What to do
Reproduce every row below word for word, leaving out the pictures.
Given information below:
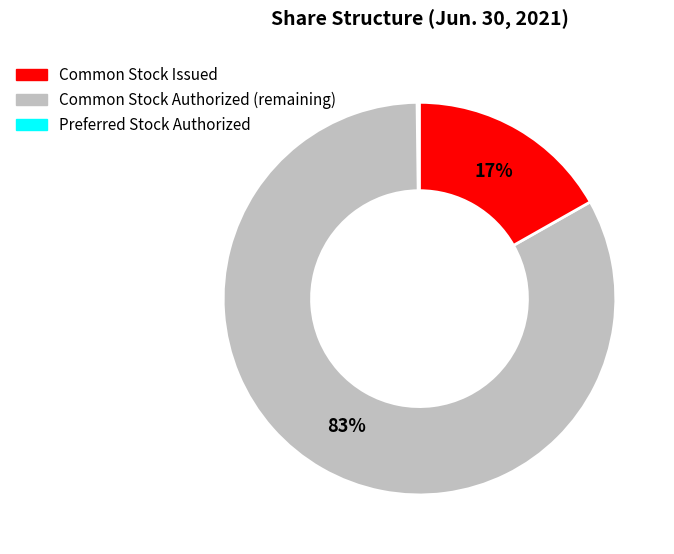

Does any single category account for the majority?

Yes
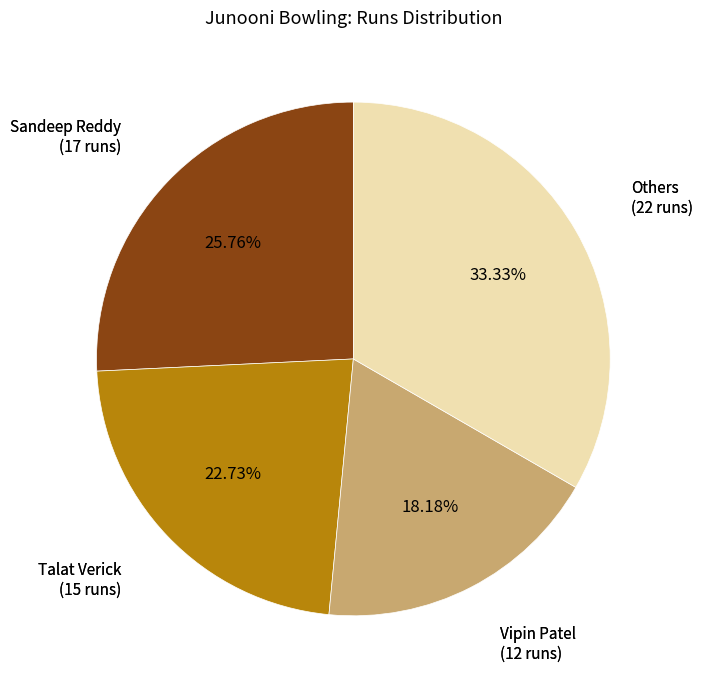

Does any single category account for the majority?

No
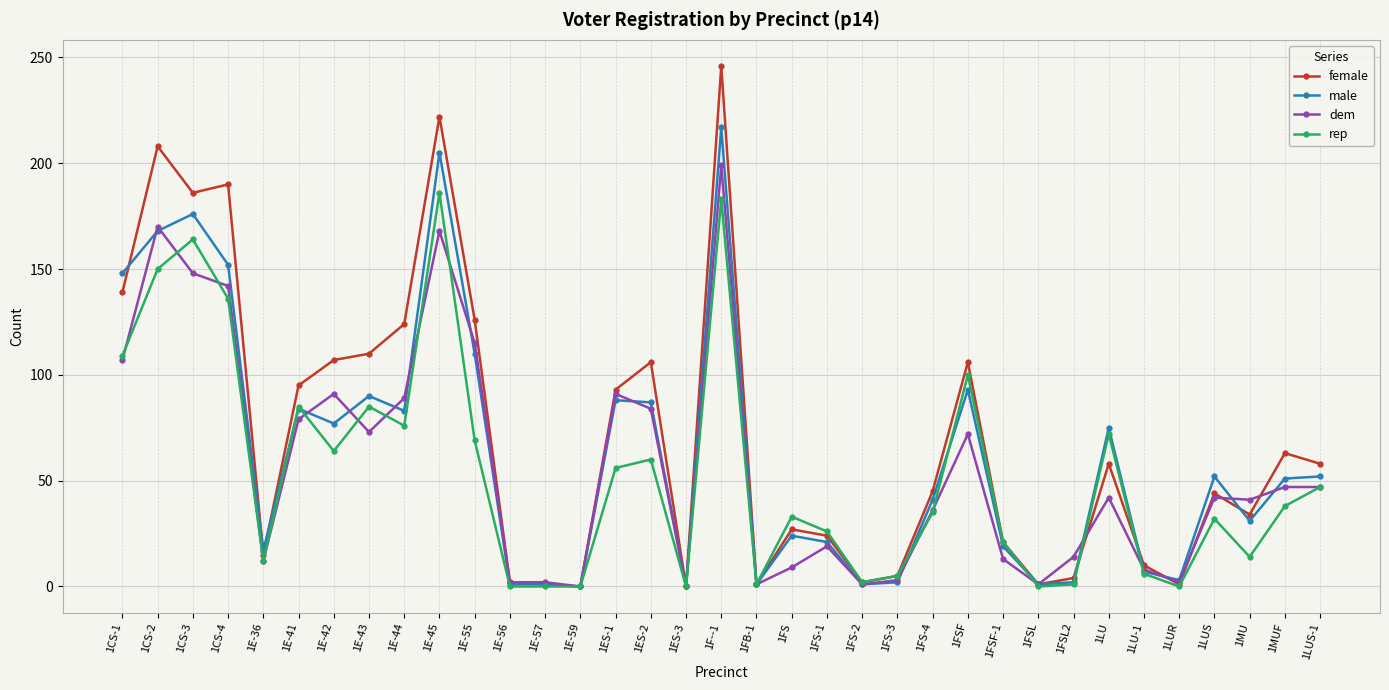

Between which two adjacent categories do female and male first intersect?

1CS-1 and 1CS-2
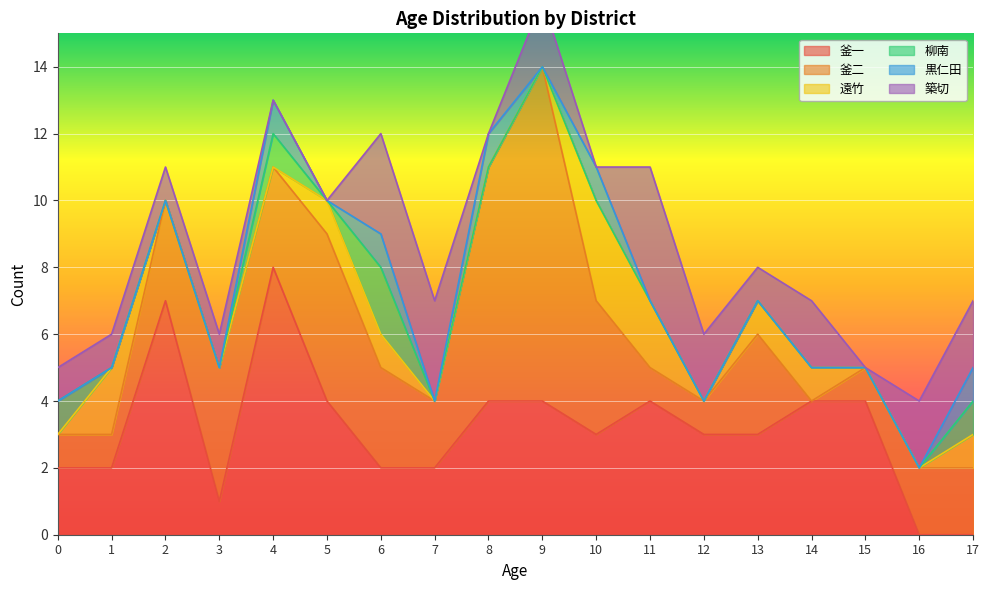

Is the value of 柳南 at 0 greater than the value of 黒仁田 at 2?

Yes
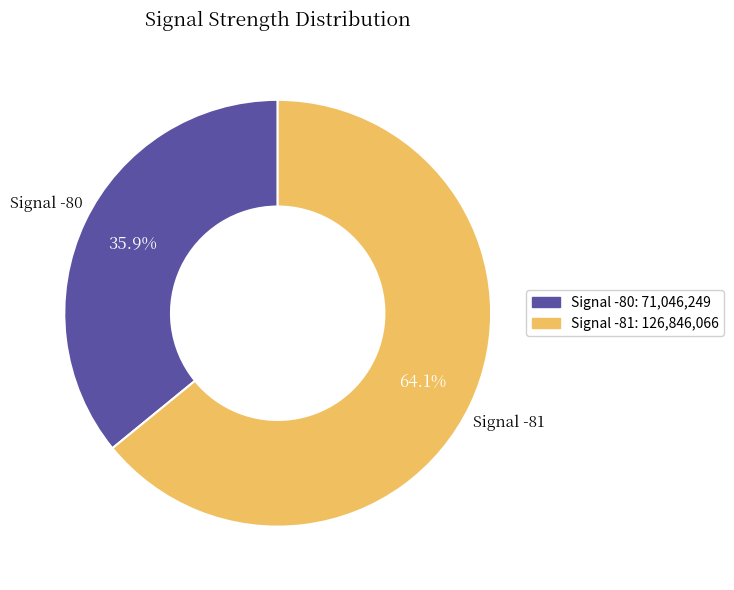

Is there a majority slice in this chart?

Yes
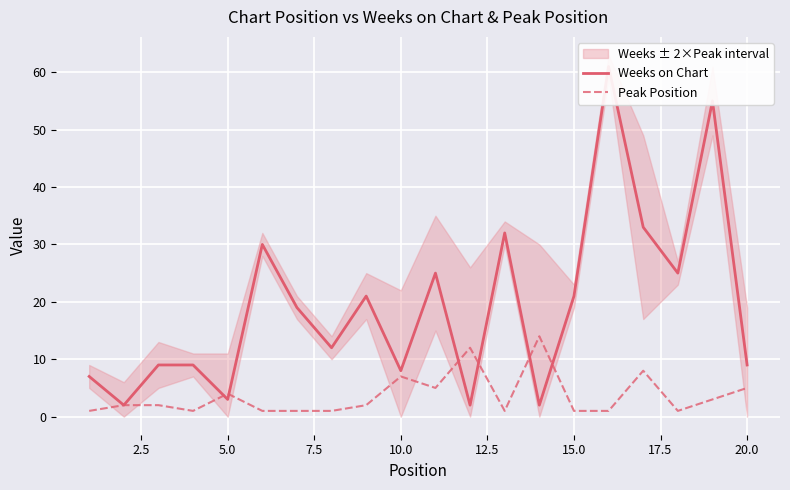

True or false: Weeks on Chart and Peak Position intersect in this chart.

True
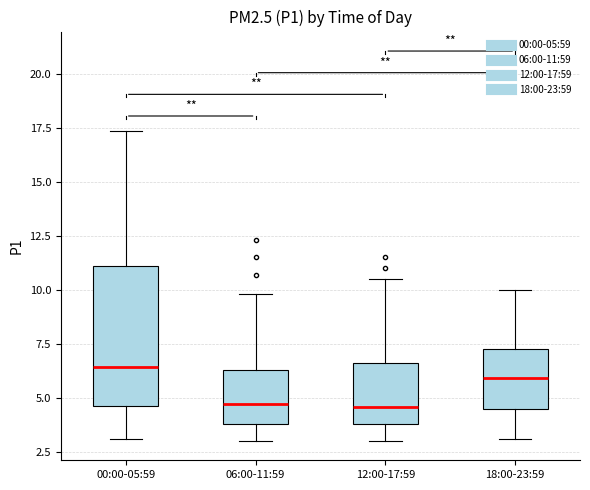

Comparing the boxes themselves (not the whiskers), which one is the tallest?

00:00-05:59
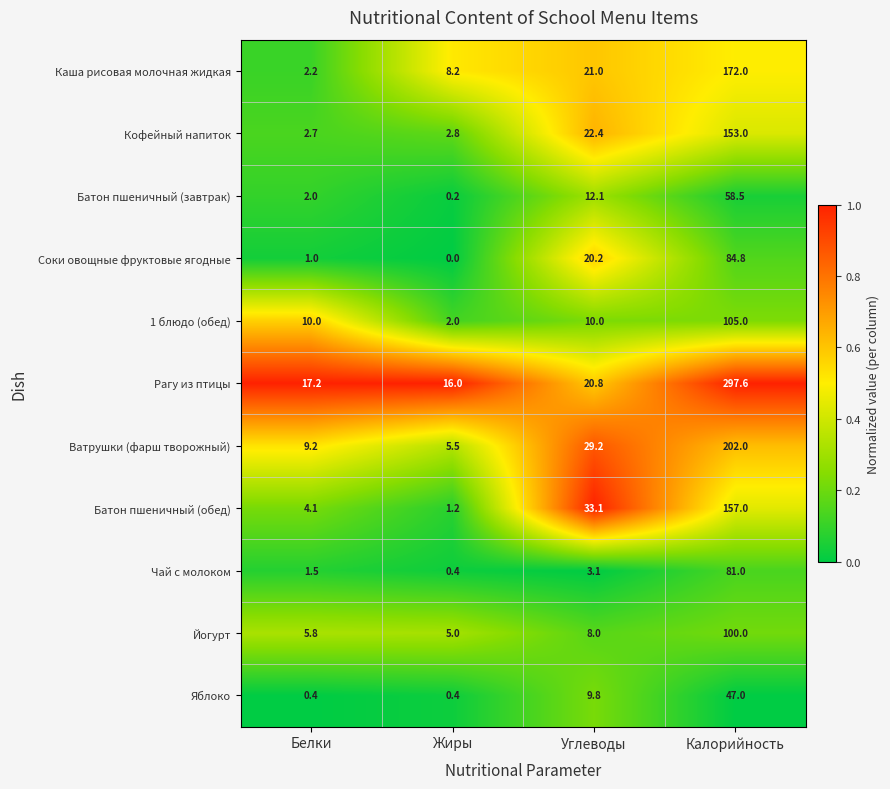

At how many categories does at least one series exceed 0?

4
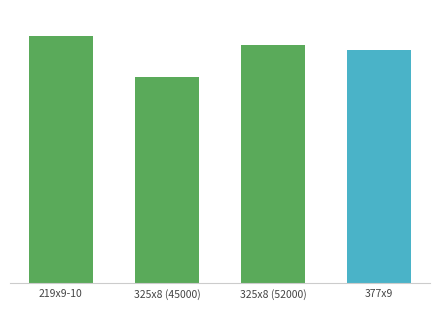

How many values are between 51000 and 54000?

3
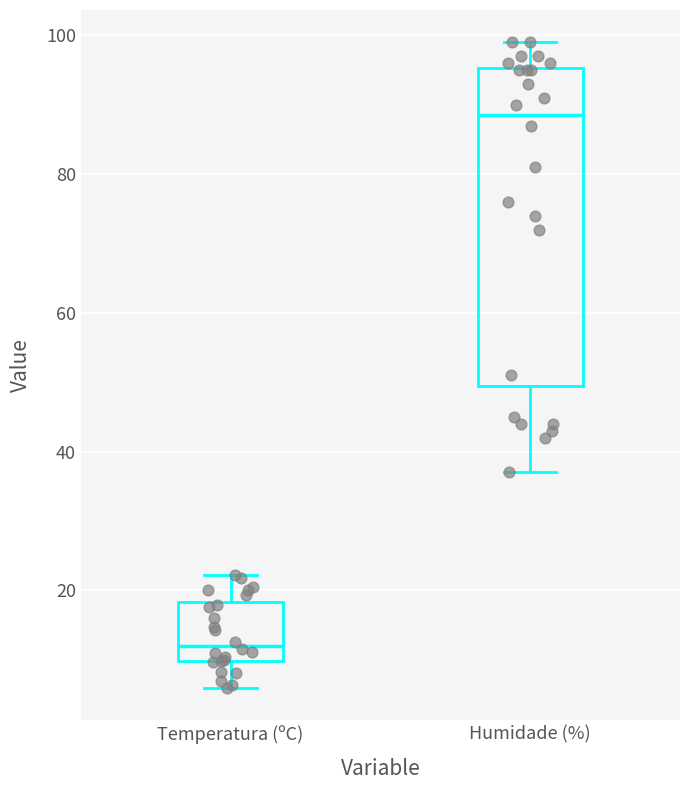

Comparing the boxes themselves (not the whiskers), which one is the tallest?

Humidade (%)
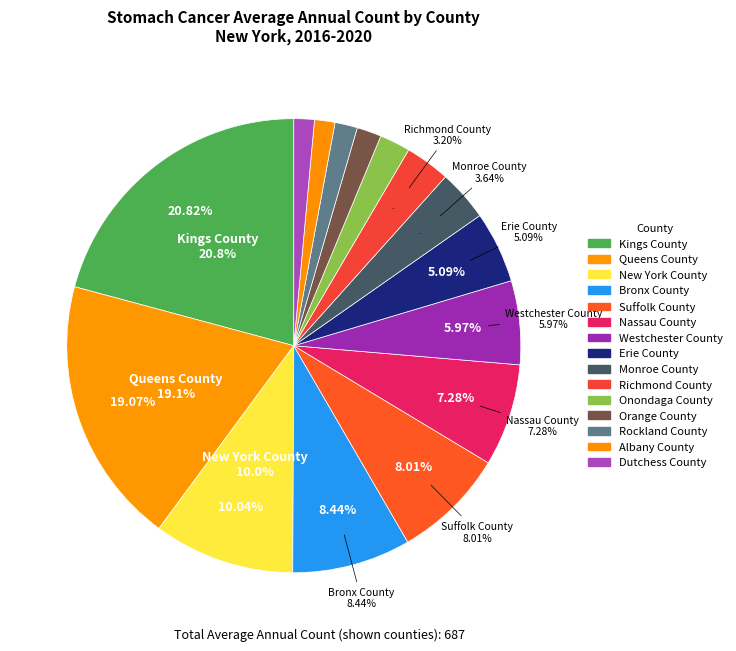

Rank the categories by value from highest to lowest.

Kings County, Queens County, New York County, Bronx County, Suffolk County, Nassau County, Westchester County, Erie County, Monroe County, Richmond County, Onondaga County, Orange County, Rockland County, Albany County, Dutchess County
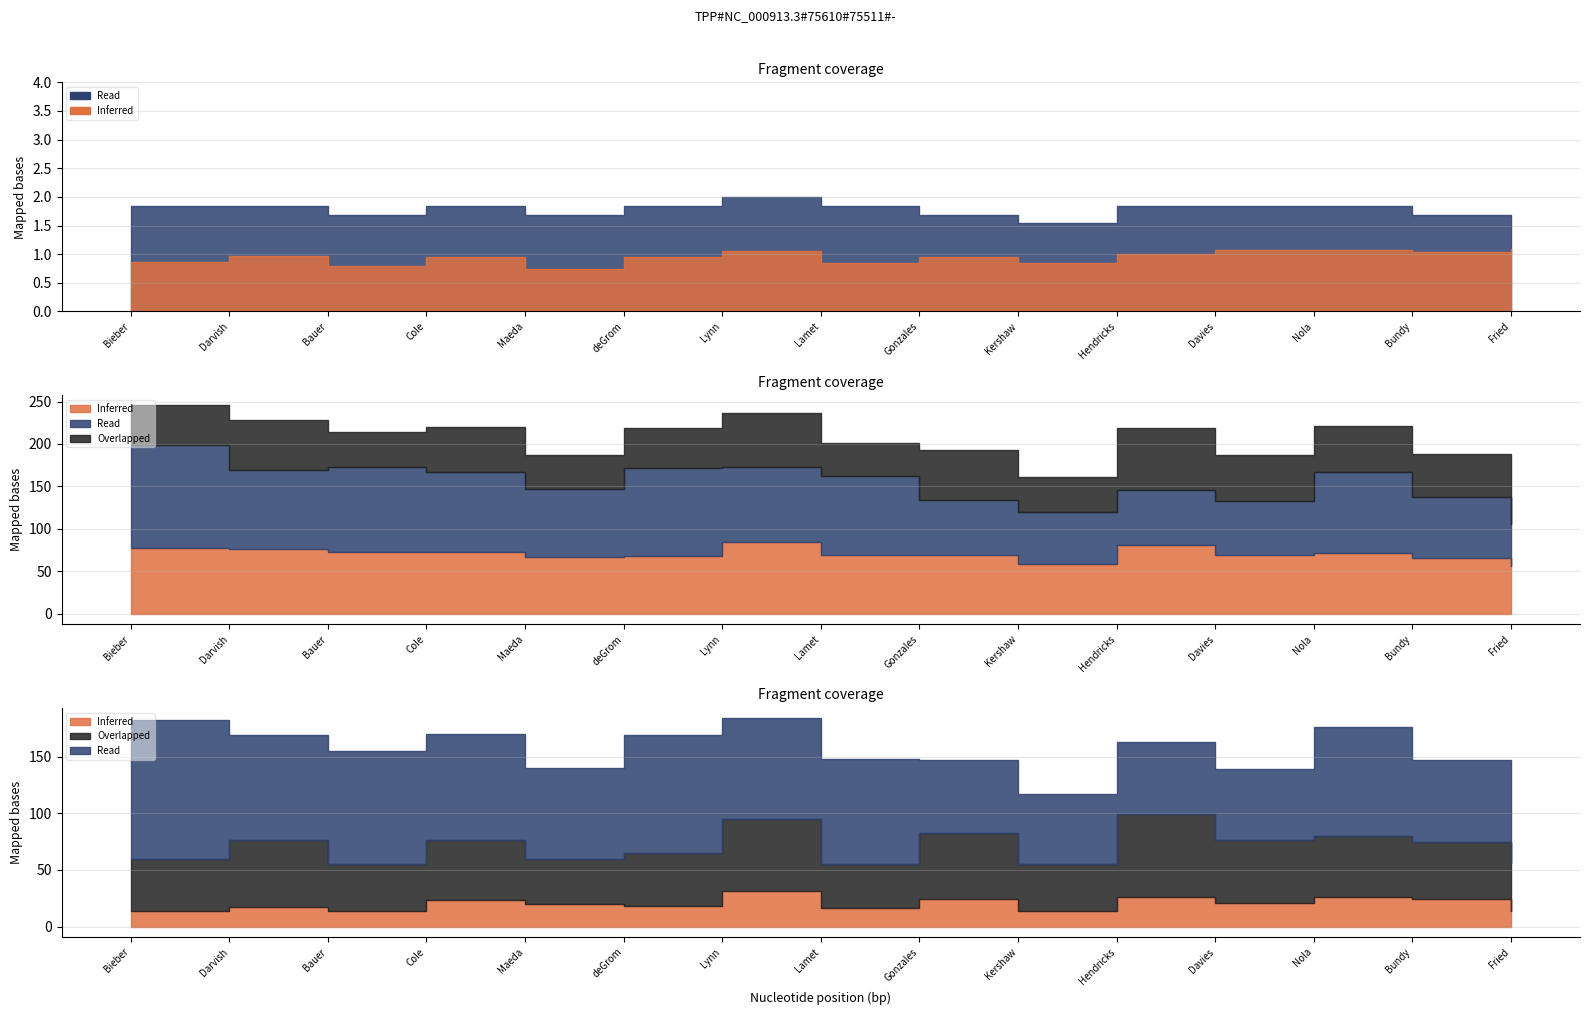

Which label corresponds to the smallest value in the chart?

Maeda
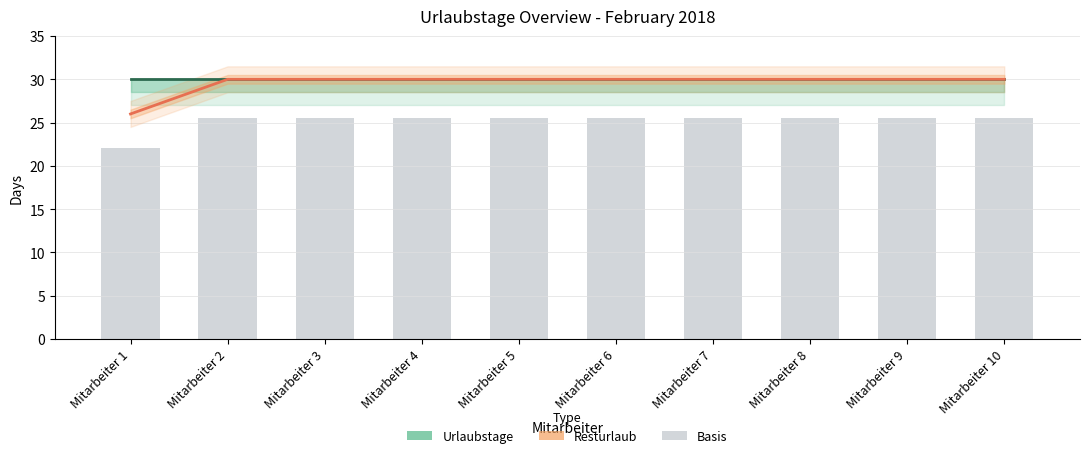

Is the value of Resturlaub at Mitarbeiter 4 greater than the value of Urlaubstage at Mitarbeiter 3?

No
End of Given information.
Response to this exercise
Does any single category account for the majority?

Yes

Does any single category account for the majority?

No

Between which two adjacent categories do female and male first intersect?

1CS-1 and 1CS-2

Is the value of 柳南 at 0 greater than the value of 黒仁田 at 2?

Yes

Is there a majority slice in this chart?

Yes

True or false: Weeks on Chart and Peak Position intersect in this chart.

True

Comparing the boxes themselves (not the whiskers), which one is the tallest?

00:00-05:59

At how many categories does at least one series exceed 0?

4

How many values are between 51000 and 54000?

3

Comparing the boxes themselves (not the whiskers), which one is the tallest?

Humidade (%)

Rank the categories by value from highest to lowest.

Kings County, Queens County, New York County, Bronx County, Suffolk County, Nassau County, Westchester County, Erie County, Monroe County, Richmond County, Onondaga County, Orange County, Rockland County, Albany County, Dutchess County

Which label corresponds to the smallest value in the chart?

Maeda

Is the value of Resturlaub at Mitarbeiter 4 greater than the value of Urlaubstage at Mitarbeiter 3?

No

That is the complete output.